Os blogueiros de ciência seriam, portanto, atalhos para a informação oficial, segura e especializada que também pode ser encontrada em portais dedicados à disseminação científica e nas páginas oficias das publicações científicas. A blogosfera se firma, assim, como uma verdadeira rede de relações, na qual indivíduos com interesses em comum linkam, cortam, reformulam, apropriando-se de um conteúdo científico a fim de colaborar para sua divulgação.

Com esta estrutura, a blogosfera é vista então como um espaço livre e fluído de acúmulo de informações, em uma grande comunidade troca de conhecimentos. Questionar a fluidez da informação, a descontextualização e a incorreção de informações é papel de leitores e blogueiros, especialmente daqueles mais influentes. Há espaço para novos estudos sobre o poder simbólico conferido a blogueiros e sobre a criação do discurso científico democrático, aberto a leituras múltiplas e infinitas possibilidades de compreensão. Essa leitura em potencial só se concretiza diante do ato real de criação do hipertexto.
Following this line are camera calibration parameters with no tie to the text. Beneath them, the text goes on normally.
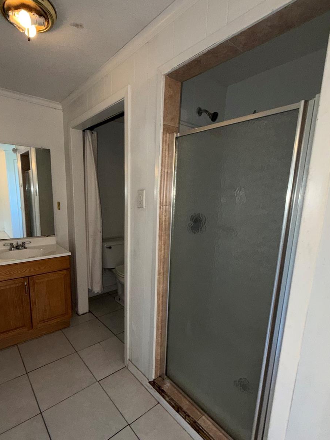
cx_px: 140
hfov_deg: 71.1
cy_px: 240
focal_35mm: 18
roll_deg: +0.0
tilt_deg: -11.9
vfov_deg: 87.5
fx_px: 229
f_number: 2.2
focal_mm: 2.22
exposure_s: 1/60
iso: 80
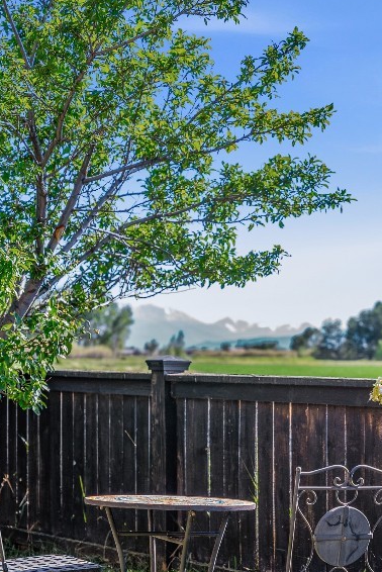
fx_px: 1510
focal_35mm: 95
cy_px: 376
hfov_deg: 14.4
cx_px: 180
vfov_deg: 21.4
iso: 200
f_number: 4
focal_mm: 70
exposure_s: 1/250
O futuro da comunicação científica pode estar na democratização da produção de conteúdo sobre Ciência, que tira esta temática de um patamar limitado e produzido apenas por especialistas e leva o debate para todos que estejam dispostos a colaborar com o tema. Conteúdo colaborativo e interação seriam, assim, os aspectos centrais da divulgação científica na era da web 2.0, aspectos estes que tendem a se tornar cada vez mais relevantes com o passar dos anos e o desenvolvimento de novas e inovadoras tecnologias.

 

 

 

 

 



[1] TOLA, Elisabetta. To blog or not to blog, not a real choice there... Journal of Science Communication 7, 2008. Disponível em: http://jcom.sissa.it/archive/07/02/Jcom0702(2008)C01/Jcom0702(2008)C06/Jcom0702(2008)C06.pdf. Acesso em 21/06/2012.
[2] AMARAL, Adriana, RECUERO, Raquel, MONTARDO, Sandra. Blogs.com: Estudos sobre blogs e comunicação. 2009. Disponível em <http://www.sobreblogs.com.br/>. Acesso em 20 jun. 2012.
[3] BRIGGS, Mark. Jornalismo 2.0.: Um guia de cultura digital na era da informação. Knight Center for Journalism in Americas, 2007. Disponível em: <http://knightcenter.utexas.edu/Jornalismo_20.pdf>. Acesso em 20 nov. 2012.
[4] OLIVEIRA, Fabíola. Jornalismo Científico. São Paulo: Editora Contexto, 2007.
[5] BRUMFIEL, Geoff. Science journalism: Supplanting the old media? 2009. Disponível em: <http://www.nature.com/news/2009/090318/full/458274a.html>. Acesso em: 20 jun. 2012.
[6] BOURDIEU, Pierre. O Poder Simbólico. Rio de Janeiro: Ed. Bertrand Brasil, 2007.